Ignoring every picture, transcribe the data in full as it stands.

*** Records supplied Section Begins ***

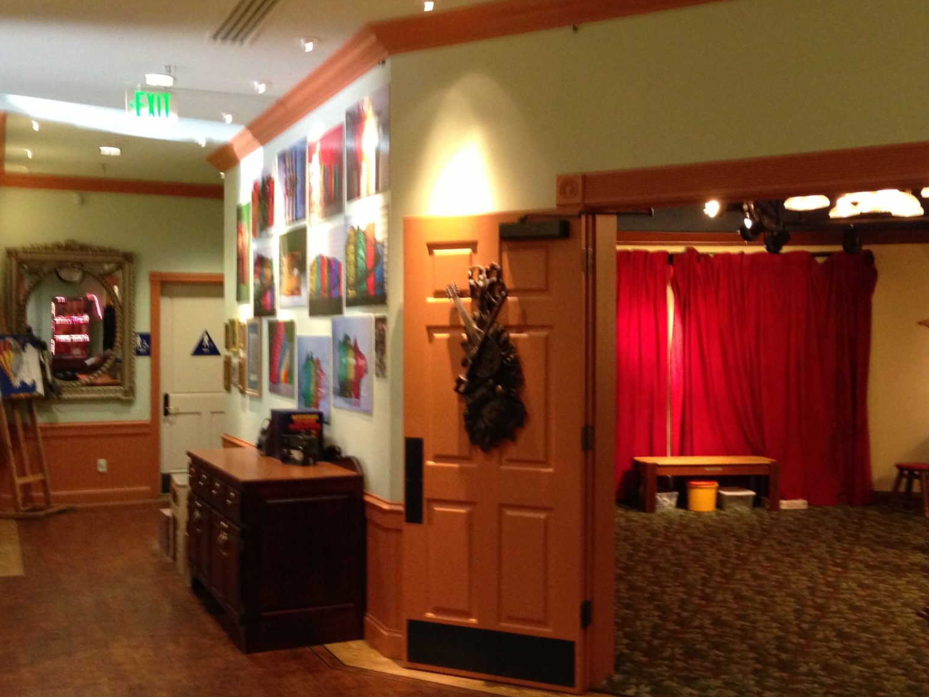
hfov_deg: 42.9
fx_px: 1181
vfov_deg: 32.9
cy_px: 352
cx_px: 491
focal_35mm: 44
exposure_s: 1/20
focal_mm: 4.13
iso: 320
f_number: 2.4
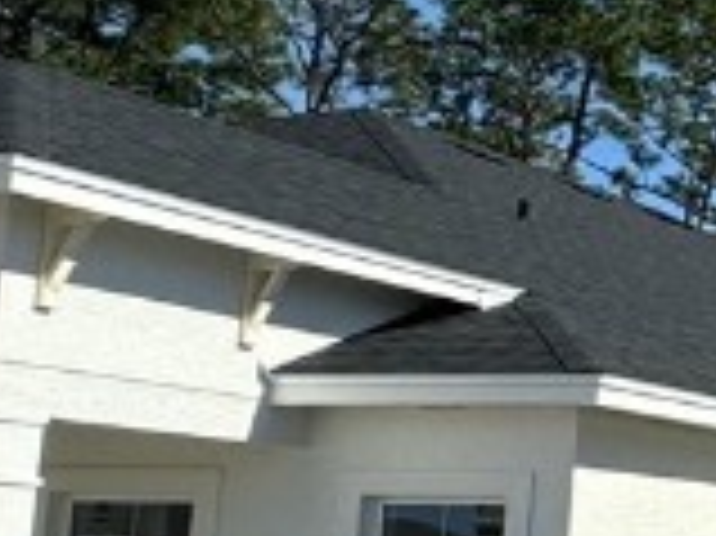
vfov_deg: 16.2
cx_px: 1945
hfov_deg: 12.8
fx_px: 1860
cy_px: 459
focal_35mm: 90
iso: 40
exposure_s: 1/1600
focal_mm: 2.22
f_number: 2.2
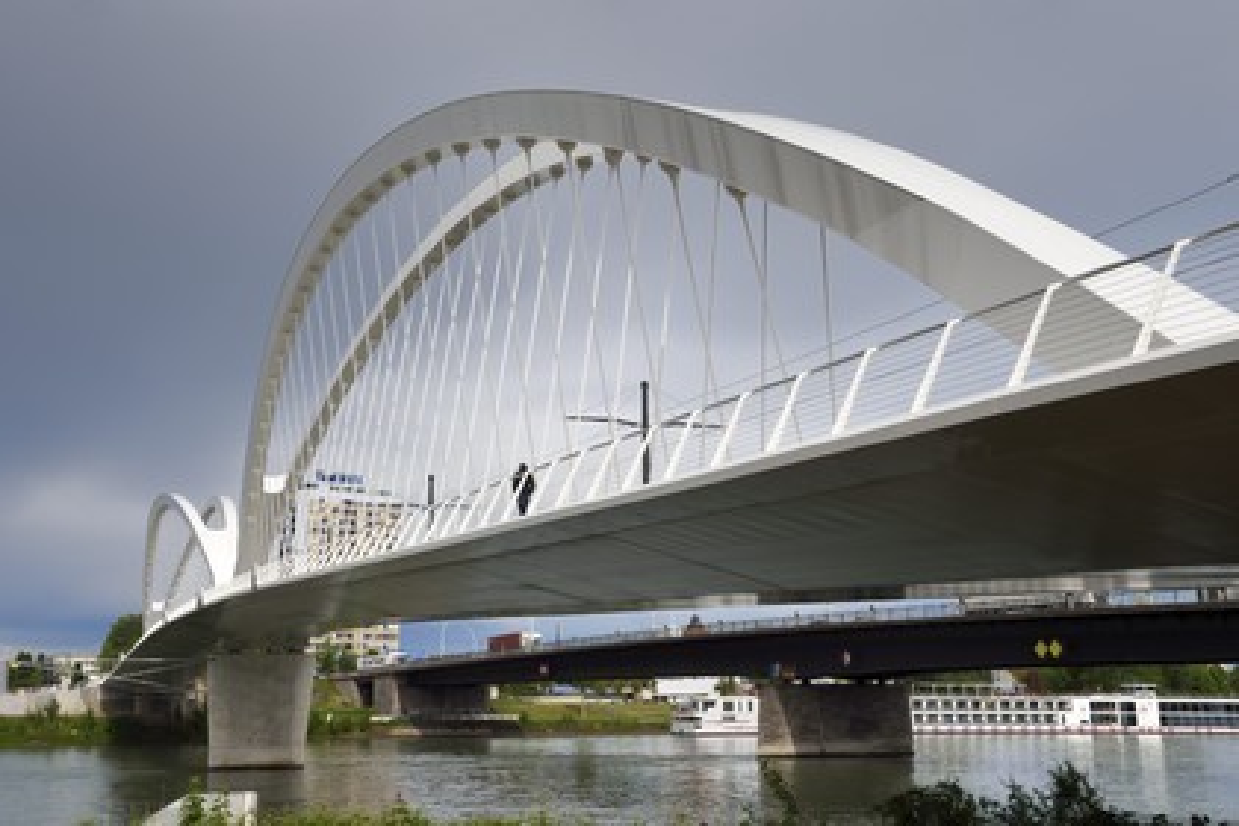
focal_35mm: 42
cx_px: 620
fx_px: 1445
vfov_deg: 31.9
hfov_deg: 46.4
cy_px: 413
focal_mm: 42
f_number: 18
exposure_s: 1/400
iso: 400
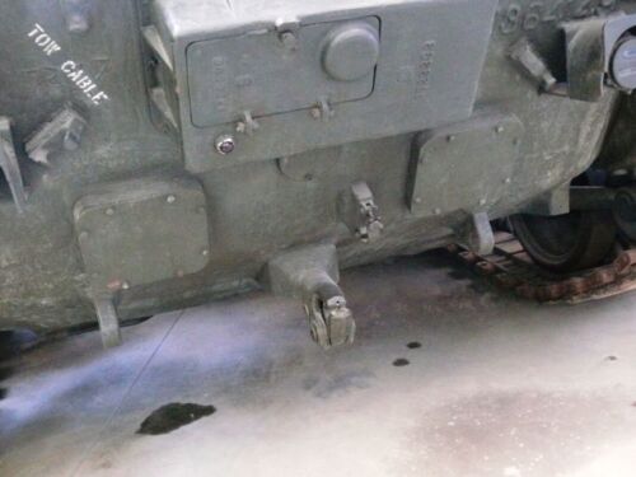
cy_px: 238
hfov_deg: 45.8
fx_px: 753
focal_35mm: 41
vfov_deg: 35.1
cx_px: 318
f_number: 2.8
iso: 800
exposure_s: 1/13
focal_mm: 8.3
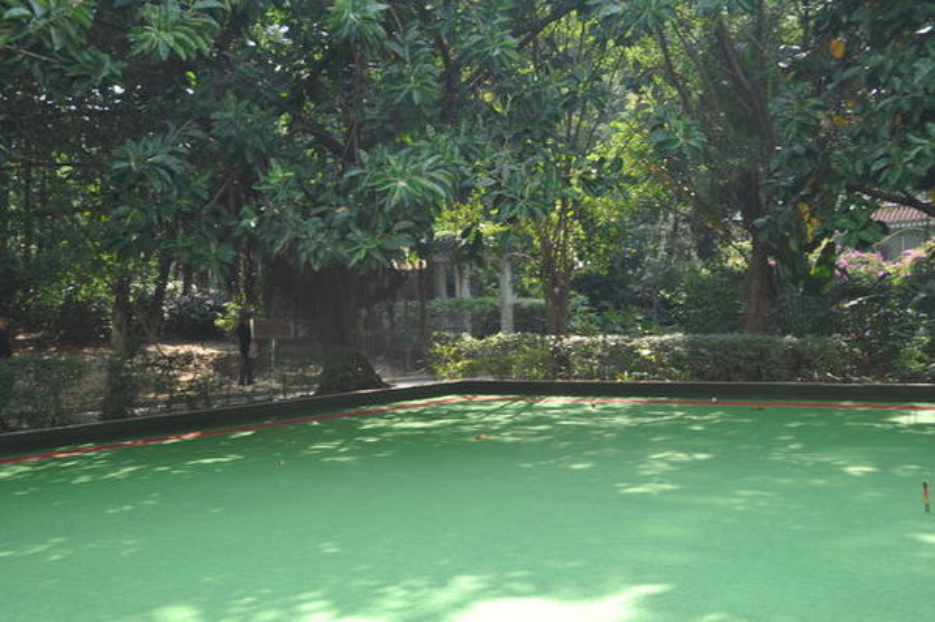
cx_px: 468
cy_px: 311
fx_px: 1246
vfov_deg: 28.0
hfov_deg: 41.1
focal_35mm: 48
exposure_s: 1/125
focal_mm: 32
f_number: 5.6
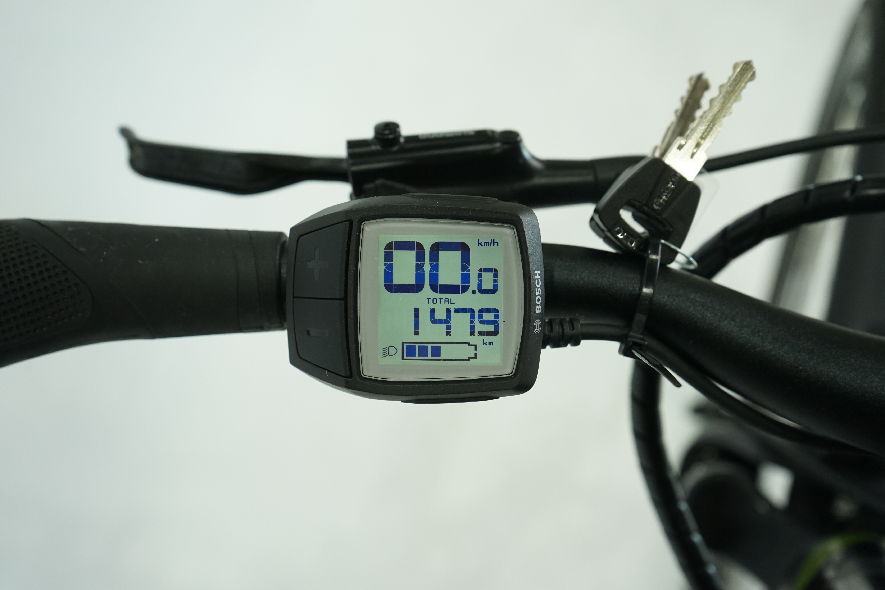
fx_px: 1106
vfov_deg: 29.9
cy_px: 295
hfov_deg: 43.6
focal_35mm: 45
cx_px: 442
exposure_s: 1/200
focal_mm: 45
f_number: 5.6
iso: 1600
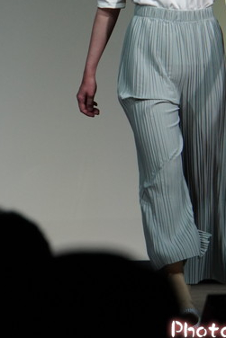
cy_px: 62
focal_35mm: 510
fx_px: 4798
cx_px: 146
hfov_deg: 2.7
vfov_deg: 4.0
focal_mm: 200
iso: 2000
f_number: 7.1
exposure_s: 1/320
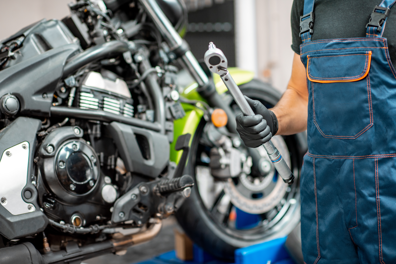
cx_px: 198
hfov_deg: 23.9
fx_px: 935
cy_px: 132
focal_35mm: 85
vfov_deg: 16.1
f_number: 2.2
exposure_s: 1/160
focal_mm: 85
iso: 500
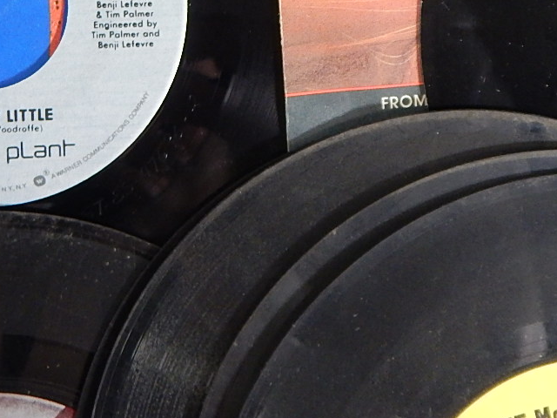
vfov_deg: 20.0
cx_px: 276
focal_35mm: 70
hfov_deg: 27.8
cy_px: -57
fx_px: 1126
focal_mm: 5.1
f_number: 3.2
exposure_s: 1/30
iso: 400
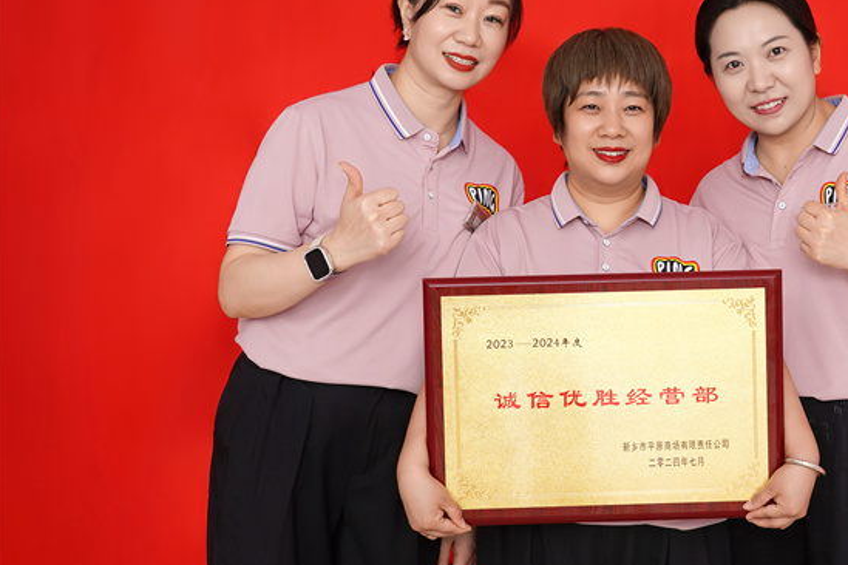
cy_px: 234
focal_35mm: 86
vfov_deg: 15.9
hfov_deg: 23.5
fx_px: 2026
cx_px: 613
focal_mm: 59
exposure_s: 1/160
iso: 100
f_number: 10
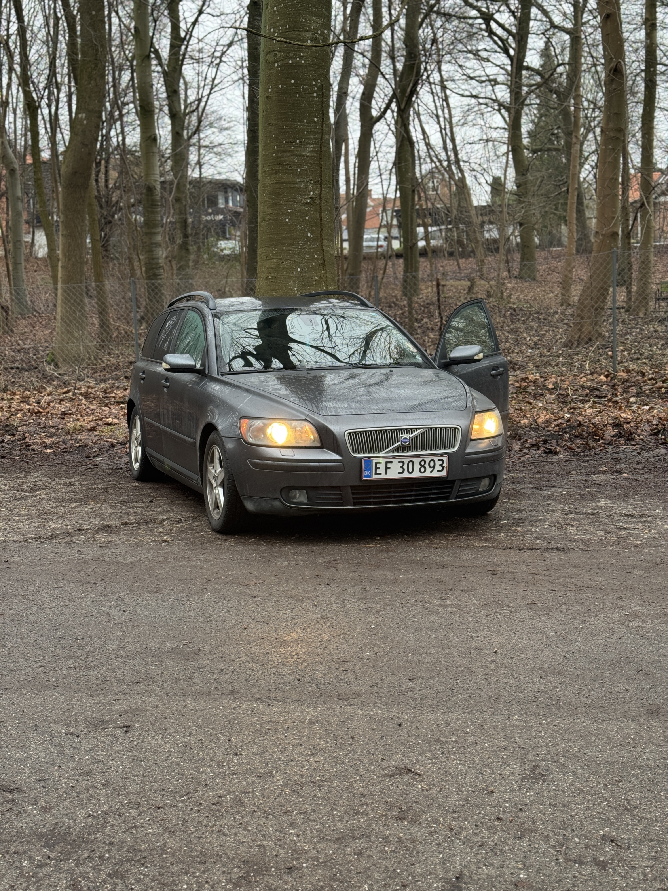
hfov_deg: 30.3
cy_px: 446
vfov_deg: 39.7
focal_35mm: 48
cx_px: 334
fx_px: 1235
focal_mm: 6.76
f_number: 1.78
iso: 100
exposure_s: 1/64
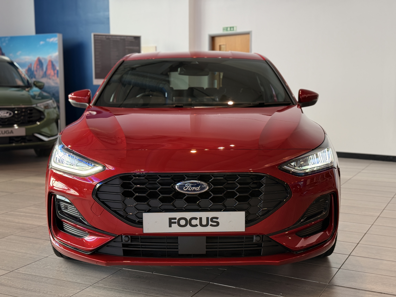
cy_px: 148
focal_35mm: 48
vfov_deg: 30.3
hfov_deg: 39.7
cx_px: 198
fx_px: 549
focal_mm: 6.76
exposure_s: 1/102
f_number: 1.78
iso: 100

*** Records supplied Section Ends ***

Written answer »
hfov_deg: 42.9
fx_px: 1181
vfov_deg: 32.9
cy_px: 352
cx_px: 491
focal_35mm: 44
exposure_s: 1/20
focal_mm: 4.13
iso: 320
f_number: 2.4
vfov_deg: 16.2
cx_px: 1945
hfov_deg: 12.8
fx_px: 1860
cy_px: 459
focal_35mm: 90
iso: 40
exposure_s: 1/1600
focal_mm: 2.22
f_number: 2.2
focal_35mm: 42
cx_px: 620
fx_px: 1445
vfov_deg: 31.9
hfov_deg: 46.4
cy_px: 413
focal_mm: 42
f_number: 18
exposure_s: 1/400
iso: 400
cy_px: 238
hfov_deg: 45.8
fx_px: 753
focal_35mm: 41
vfov_deg: 35.1
cx_px: 318
f_number: 2.8
iso: 800
exposure_s: 1/13
focal_mm: 8.3
cx_px: 468
cy_px: 311
fx_px: 1246
vfov_deg: 28.0
hfov_deg: 41.1
focal_35mm: 48
exposure_s: 1/125
focal_mm: 32
f_number: 5.6
fx_px: 1106
vfov_deg: 29.9
cy_px: 295
hfov_deg: 43.6
focal_35mm: 45
cx_px: 442
exposure_s: 1/200
focal_mm: 45
f_number: 5.6
iso: 1600
cy_px: 62
focal_35mm: 510
fx_px: 4798
cx_px: 146
hfov_deg: 2.7
vfov_deg: 4.0
focal_mm: 200
iso: 2000
f_number: 7.1
exposure_s: 1/320
cx_px: 198
hfov_deg: 23.9
fx_px: 935
cy_px: 132
focal_35mm: 85
vfov_deg: 16.1
f_number: 2.2
exposure_s: 1/160
focal_mm: 85
iso: 500
vfov_deg: 20.0
cx_px: 276
focal_35mm: 70
hfov_deg: 27.8
cy_px: -57
fx_px: 1126
focal_mm: 5.1
f_number: 3.2
exposure_s: 1/30
iso: 400
cy_px: 234
focal_35mm: 86
vfov_deg: 15.9
hfov_deg: 23.5
fx_px: 2026
cx_px: 613
focal_mm: 59
exposure_s: 1/160
iso: 100
f_number: 10
hfov_deg: 30.3
cy_px: 446
vfov_deg: 39.7
focal_35mm: 48
cx_px: 334
fx_px: 1235
focal_mm: 6.76
f_number: 1.78
iso: 100
exposure_s: 1/64
cy_px: 148
focal_35mm: 48
vfov_deg: 30.3
hfov_deg: 39.7
cx_px: 198
fx_px: 549
focal_mm: 6.76
exposure_s: 1/102
f_number: 1.78
iso: 100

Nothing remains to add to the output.